Mis à jour le 26 juin 20268 min de lecture303 lectures

Déclarer un sinistre, c’est solliciter l’exécution d’une garantie sur la foi d’un récit et de quelques pièces. Tant que l’assuré se borne à des approximations, à un oubli ou à un retard, le contrat connaît des sanctions mesurées. Mais lorsqu’il altère sciemment la réalité — sinistre fictif, circonstances arrangées, dommage délibérément majoré — on change de registre : la fraude appelle des réponses fermes, parce qu’elle attaque le ressort même de l’assurance, la bonne foi (uberrima fides).

Le législateur n’a pas pour autant livré l’assuré à l’arbitraire. La déchéance de garantie ne joue jamais de plein droit : elle suppose une clause contractuelle régulièrement stipulée et la preuve, à la charge de l’assureur, de la mauvaise foi de l’assuré.
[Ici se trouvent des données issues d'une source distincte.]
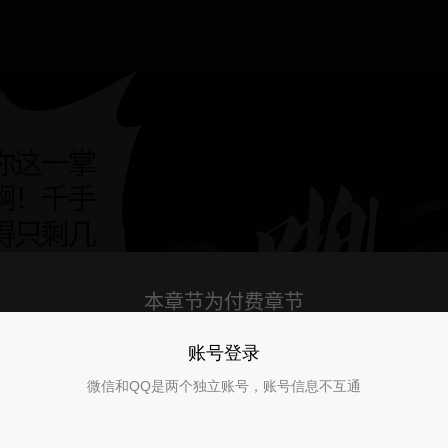
账号登录
微信和QQ是两个独立账号，账号信息不互通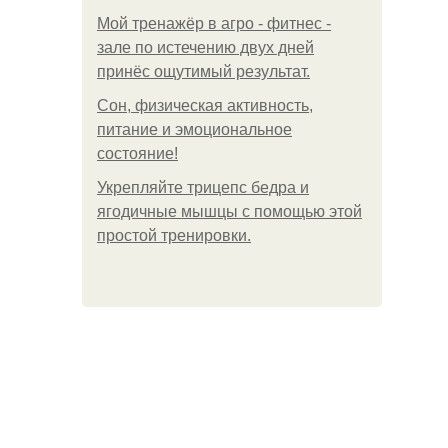
Мой тренажёр в агро - фитнес -
зале по истечению двух дней
принёс ощутимый результат.
Сон, физическая активность,
питание и эмоциональное
состояние!
Укрепляйте трицепс бедра и
ягодичные мышцы с помощью этой
простой тренировки.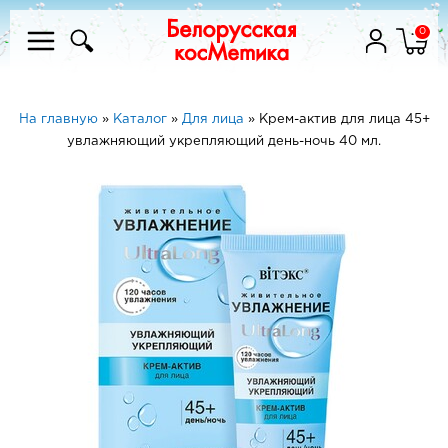
0
На главную
»
Каталог
»
Для лица
»
Крем-актив для лица 45+
увлажняющий укрепляющий день-ночь 40 мл.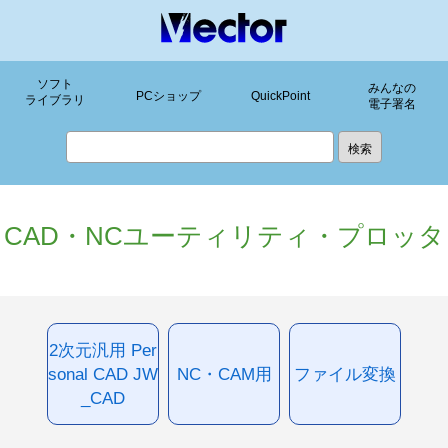
ソフト
みんなの
PCショップ
QuickPoint
ライブラリ
電子署名
CAD・NCユーティリティ・プロッタ
2次元汎用 Per
sonal CAD JW
NC・CAM用
ファイル変換
_CAD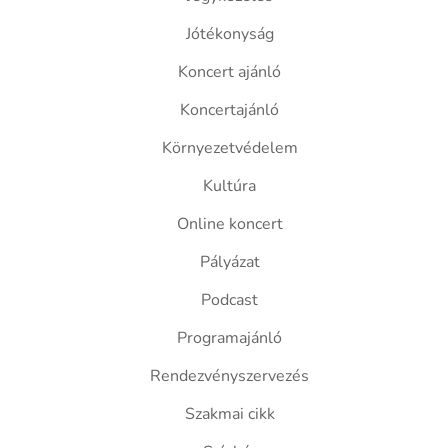
Jótékonyság
Koncert ajánló
Koncertajánló
Környezetvédelem
Kultúra
Online koncert
Pályázat
Podcast
Programajánló
Rendezvényszervezés
Szakmai cikk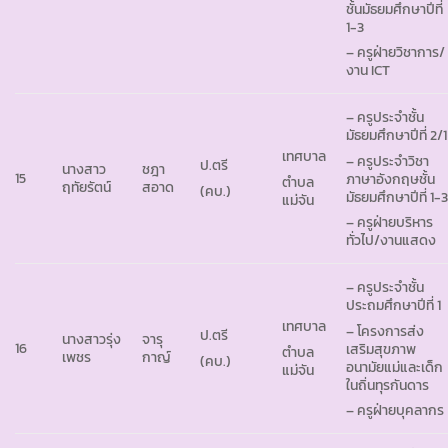
ชั้นมัธยมศึกษาปีที่
1-3
– ครูฝ่ายวิชาการ/
งาน ICT
– ครูประจำชั้น
มัธยมศึกษาปีที่ 2/1
เทศบาล
– ครูประจำวิชา
ป.ตรี
นางสาว
ชฎา
15
ภาษาอังกฤษชั้น
ตำบล
ฤทัยรัตน์
สอาด
(คบ.)
มัธยมศึกษาปีที่ 1-
แม่จัน
– ครูฝ่ายบริหาร
ทั่วไป/งานแสดง
– ครูประจำชั้น
ประถมศึกษาปีที่ 1
เทศบาล
– โครงการส่ง
ป.ตรี
นางสาวรุ่ง
จารุ
16
เสริมสุขภาพ
ตำบล
เพชร
กาญ์
(คบ.)
อนามัยแม่และเด็ก
แม่จัน
ในถิ่นทุรกันดาร
– ครูฝ่ายบุคลากร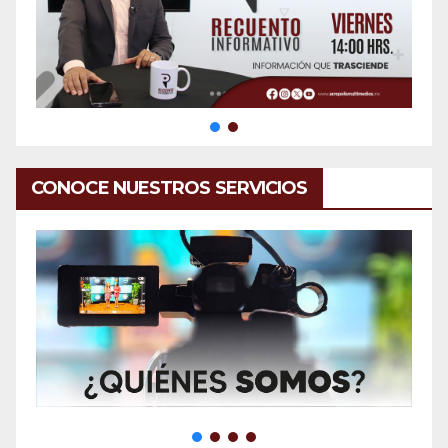
CONOCE NUESTROS SERVICIOS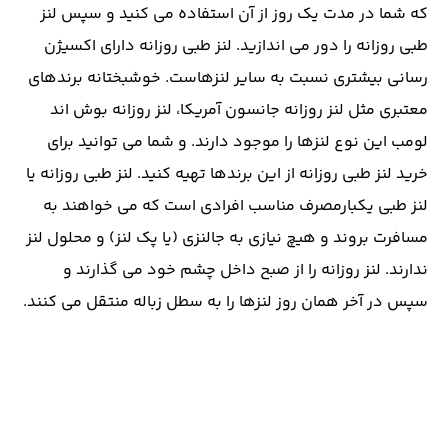
که شما در مدت یک روز از آن استفاده می کنید و سپس لنز
طبی روزانه را دور می اندازید. لنز طبی روزانه دارای اکسیژن
رسانی بیشتری نسبت به سایر لنزهاست. خوشبختانه برندهای
معتبری مثل لنز روزانه جانسون آمریکا، لنز روزانه بوش اند
لومب این نوع لنزها را موجود دارند. و شما می توانید برای
خرید لنز طبی روزانه از این برندها تهیه کنید. لنز طبی روزانه یا
لنز طبی یکبارمصرف مناسب افرادی است که می خواهند به
مسافرت بروند و هیچ نیازی به جالنزی (یا پک لنز) و محلول لنز
ندارند. لنز روزانه را از صبح داخل چشم خود می گذارند و
سپس در آخر همان روز لنزها را به سطل زباله منتقل می کنند.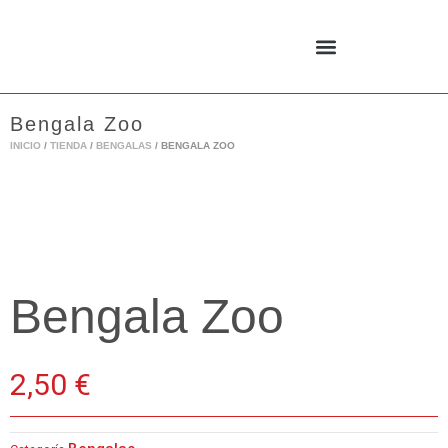
Ir
al
contenido
Bengala Zoo
INICIO
/
TIENDA
/
BENGALAS
/ BENGALA ZOO
Bengala Zoo
2,50
€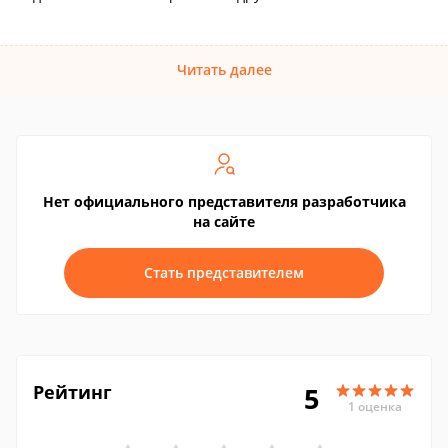
Читать далее
Нет официального представителя разработчика
на сайте
Стать представителем
Рейтинг
5
1 оценка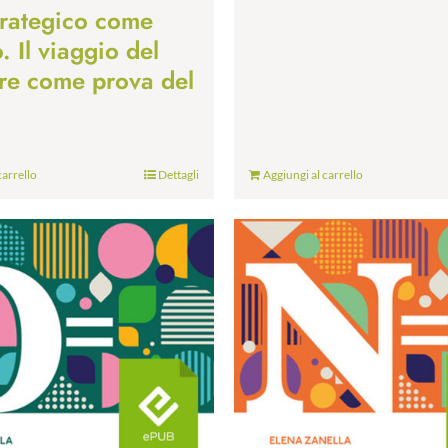
trategico come
 Il viaggio del
re come prova del
carrello
Dettagli
Aggiungi al carrello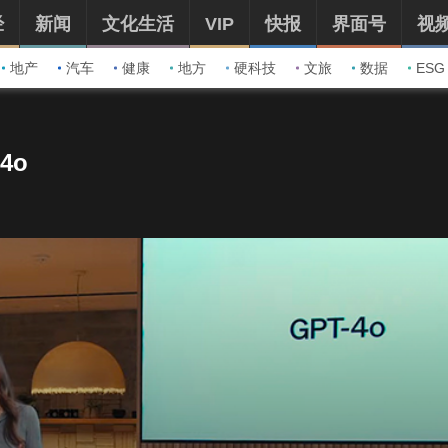
经
新闻
文化生活
VIP
快报
界面号
视
地产
汽车
健康
地方
硬科技
文旅
数据
ESG
4o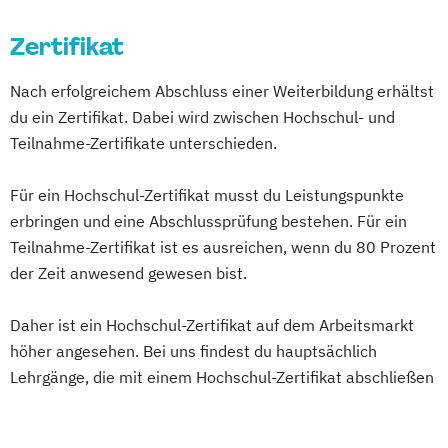
Ernährungsberater für Schwangere
Waldbaden
Ernährungsberater für Senioren
Wellnessmasseur/in
Zertifikat
Ernährungsberater für Sportler
Wirbelsäulentherapie nach Dorn / Breuß
Ernährungsberater für Sportler (inkl.
Nach erfolgreichem Abschluss einer Weiterbildung erhältst
Yoga Trainer/in
Ernährung C-Lizenz)
du ein Zertifikat. Dabei wird zwischen Hochschul- und
Teilnahme-Zertifikate unterschieden.
Ernährungsberater für Sportler A-Lizenz
(inkl. Ernährung C-Lizenz und
Für ein Hochschul-Zertifikat musst du Leistungspunkte
Ernährungsberater für Sportler)
erbringen und eine Abschlussprüfung bestehen. Für ein
Ernährungsberater für vegane Ernährung
Teilnahme-Zertifikat ist es ausreichen, wenn du 80 Prozent
Ernährungsberater für vegetarische
der Zeit anwesend gewesen bist.
Ernährung
Ernährungsberater/in A-Lizenz
Daher ist ein Hochschul-Zertifikat auf dem Arbeitsmarkt
Ernährungsberater/in B-Lizenz
höher angesehen. Bei uns findest du hauptsächlich
Ernährungsfachwirt/in
Lehrgänge, die mit einem Hochschul-Zertifikat abschließen
Fachberater für Nahrungsergänzungsmittel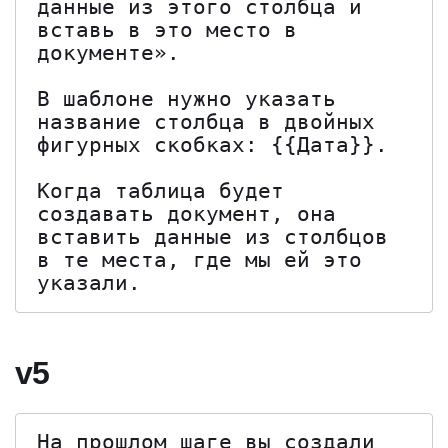
данные из этого столбца и 
вставь в это место в 
документе».

В шаблоне нужно указать 
название столбца в двойных 
фигурных скобках: {{Дата}}.

Когда таблица будет 
создавать документ, она 
вставить данные из столбцов 
в те места, где мы ей это 
указали.
v5
На прошлом шаге вы создали 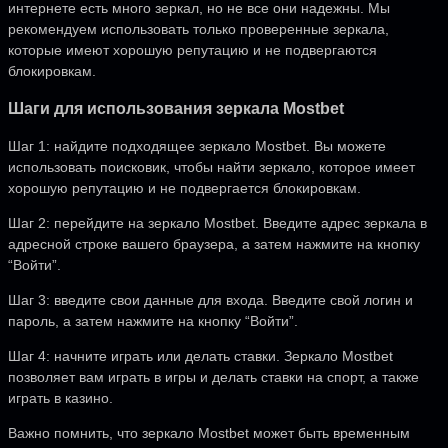
интернете есть много зеркал, но не все они надежны. Мы
рекомендуем использовать только проверенные зеркала,
которые имеют хорошую репутацию и не подвергаются
блокировкам.
Шаги для использования зеркала Mostbet
Шаг 1: найдите подходящее зеркало Mostbet. Вы можете
использовать поисковик, чтобы найти зеркало, которое имеет
хорошую репутацию и не подвергается блокировкам.
Шаг 2: перейдите на зеркало Mostbet. Введите адрес зеркала в
адресной строке вашего браузера, а затем нажмите на кнопку
“Войти”.
Шаг 3: введите свои данные для входа. Введите свой логин и
пароль, а затем нажмите на кнопку “Войти”.
Шаг 4: начните играть или делать ставки. Зеркало Mostbet
позволяет вам играть в игры и делать ставки на спорт, а также
играть в казино.
Важно помнить, что зеркало Mostbet может быть временным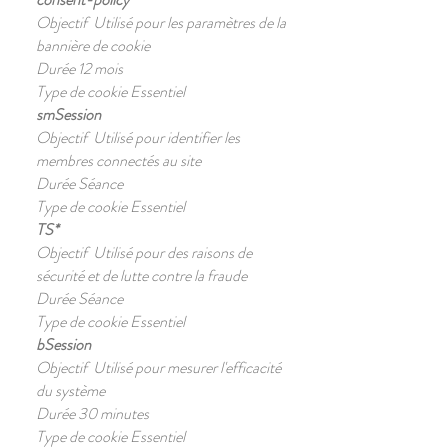
Objectif Utilisé pour les paramètres de la
bannière de cookie
Durée 12 mois
Type de cookie Essentiel
smSession
Objectif Utilisé pour identifier les
membres connectés au site
Durée Séance
Type de cookie Essentiel
TS*
Objectif Utilisé pour des raisons de
sécurité et de lutte contre la fraude
Durée Séance
Type de cookie Essentiel
bSession
Objectif Utilisé pour mesurer l'efficacité
du système
Durée 30 minutes
Type de cookie Essentiel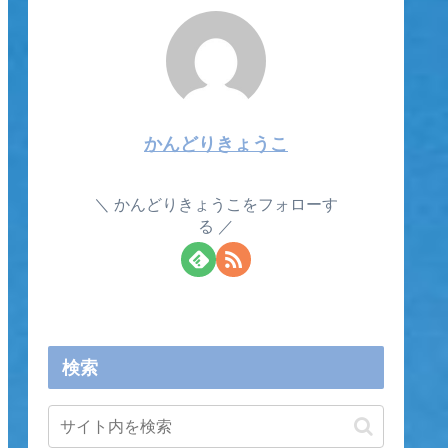
かんどりきょうこ
かんどりきょうこをフォローす
る
検索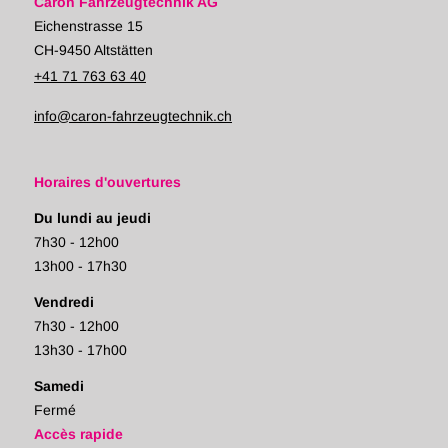
Caron Fahrzeugtechnik AG
Eichenstrasse 15
CH-9450 Altstätten
+41 71 763 63 40
info@caron-fahrzeugtechnik.ch
Horaires d'ouvertures
Du lundi au jeudi
7h30 - 12h00
13h00 - 17h30
Vendredi
7h30 - 12h00
13h30 - 17h00
Samedi
Fermé
Accès rapide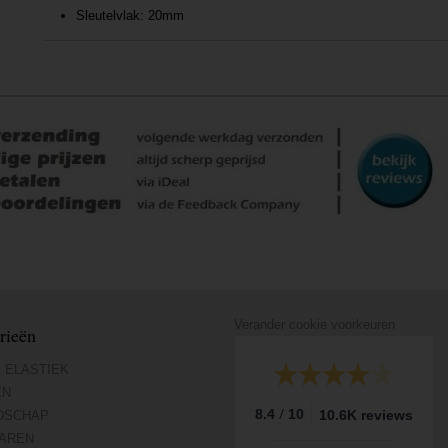
Sleutelvlak: 20mm
Verander cookie voorkeuren
rieën
 ELASTIEK
EN
/
8.4
10
10.6K reviews
DSCHAP
AREN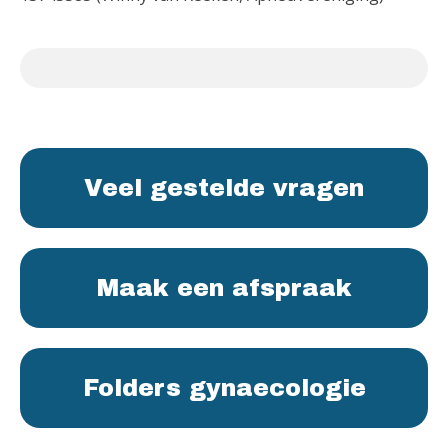
Veel gestelde vragen
Maak een afspraak
Folders gynaecologie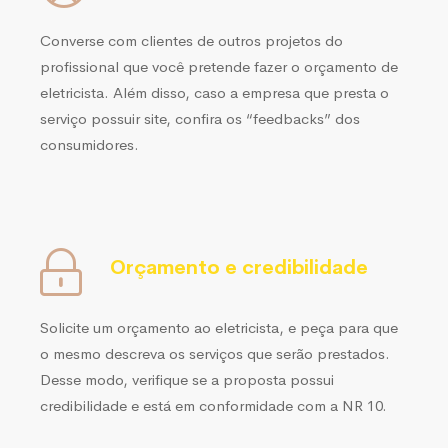
Converse com clientes de outros projetos do
profissional que você pretende fazer o orçamento de
eletricista. Além disso, caso a empresa que presta o
serviço possuir site, confira os “feedbacks” dos
consumidores.
Orçamento e credibilidade
Solicite um orçamento ao eletricista, e peça para que
o mesmo descreva os serviços que serão prestados.
Desse modo, verifique se a proposta possui
credibilidade e está em conformidade com a NR 10.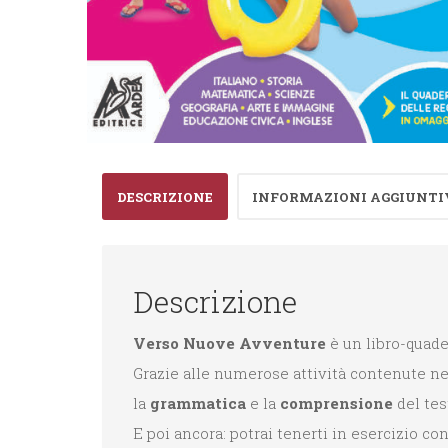
DESCRIZIONE
INFORMAZIONI AGGIUNTI
Descrizione
Verso Nuove Avventure
è un libro-quade
Grazie alle numerose attività contenute nel
la
grammatica
e la
comprensione
del tes
E poi ancora: potrai tenerti in esercizio con 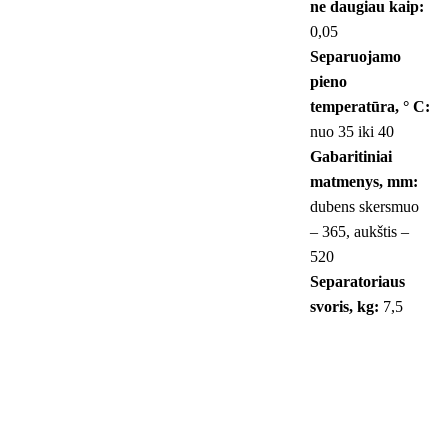
ne daugiau kaip:
0,05
Separuojamo
pieno
temperatūra, ° С:
nuo 35 iki 40
Gabaritiniai
matmenys, mm:
dubens skersmuo
– 365, aukštis –
520
Separatoriaus
svoris, kg:
7,5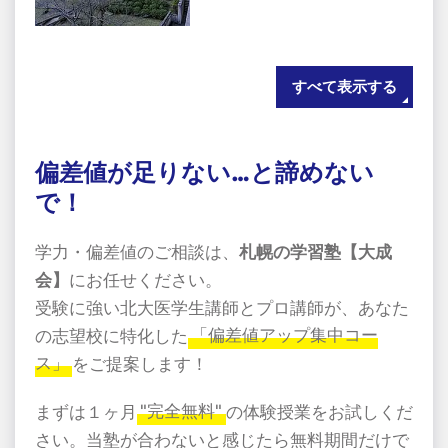
すべて表示する
偏差値が足りない…と諦めない
で！
学力・偏差値のご相談は、
札幌の学習塾【大成
会】
にお任せください。
受験に強い北大医学生講師とプロ講師が、あなた
の志望校に特化した
「偏差値アップ集中コー
ス」
をご提案します！
まずは１ヶ月
"完全無料"
の体験授業をお試しくだ
さい。当塾が合わないと感じたら無料期間だけで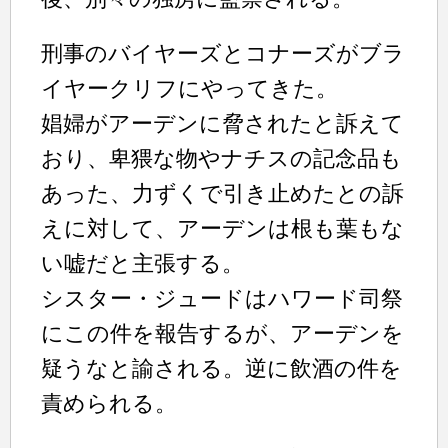
刑事のバイヤーズとコナーズがブラ
イヤークリフにやってきた。
娼婦がアーデンに脅されたと訴えて
おり、卑猥な物やナチスの記念品も
あった、力ずくで引き止めたとの訴
えに対して、アーデンは根も葉もな
い嘘だと主張する。
シスター・ジュードはハワード司祭
にこの件を報告するが、アーデンを
疑うなと諭される。逆に飲酒の件を
責められる。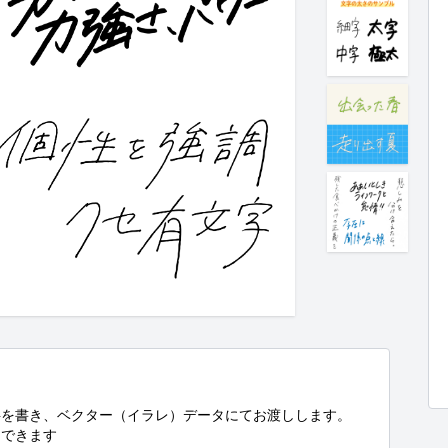
を書き、ベクター（イラレ）データにてお渡しします。

できます
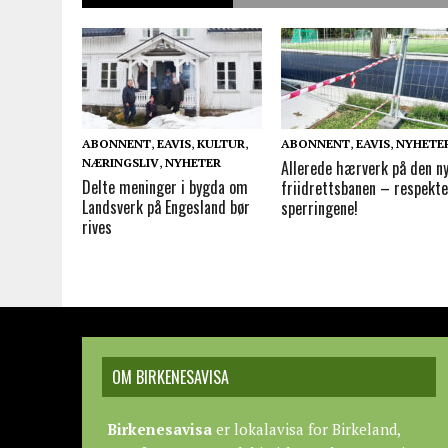
ABONNENT
,
EAVIS
,
KULTUR
,
ABONNENT
,
EAVIS
,
NYHETE
NÆRINGSLIV
,
NYHETER
Allerede hærverk på den n
Delte meninger i bygda om
friidrettsbanen – respekte
Landsverk på Engesland bør
sperringene!
rives
OM BIRKENESAVISA
Birkenesavisa
er lokalavisa for Birkeland,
Ce verrou probatoire — affirmé avec constance par la Cour de cassation — distingue la sanction de la fraude de toute mécanique automatique.

La fraude au sinistre se déploie en réalité sur deux plans qui peuvent se cumuler : un plan civil, où elle entraîne la perte de la garantie et la restitution des sommes indûment perçues, et un plan pénal, où les mêmes manœuvres relèvent de l’escroquerie et du faux. C’est cette double sanction — son fondement, ses conditions, ses limites — que la présente étude entend exposer.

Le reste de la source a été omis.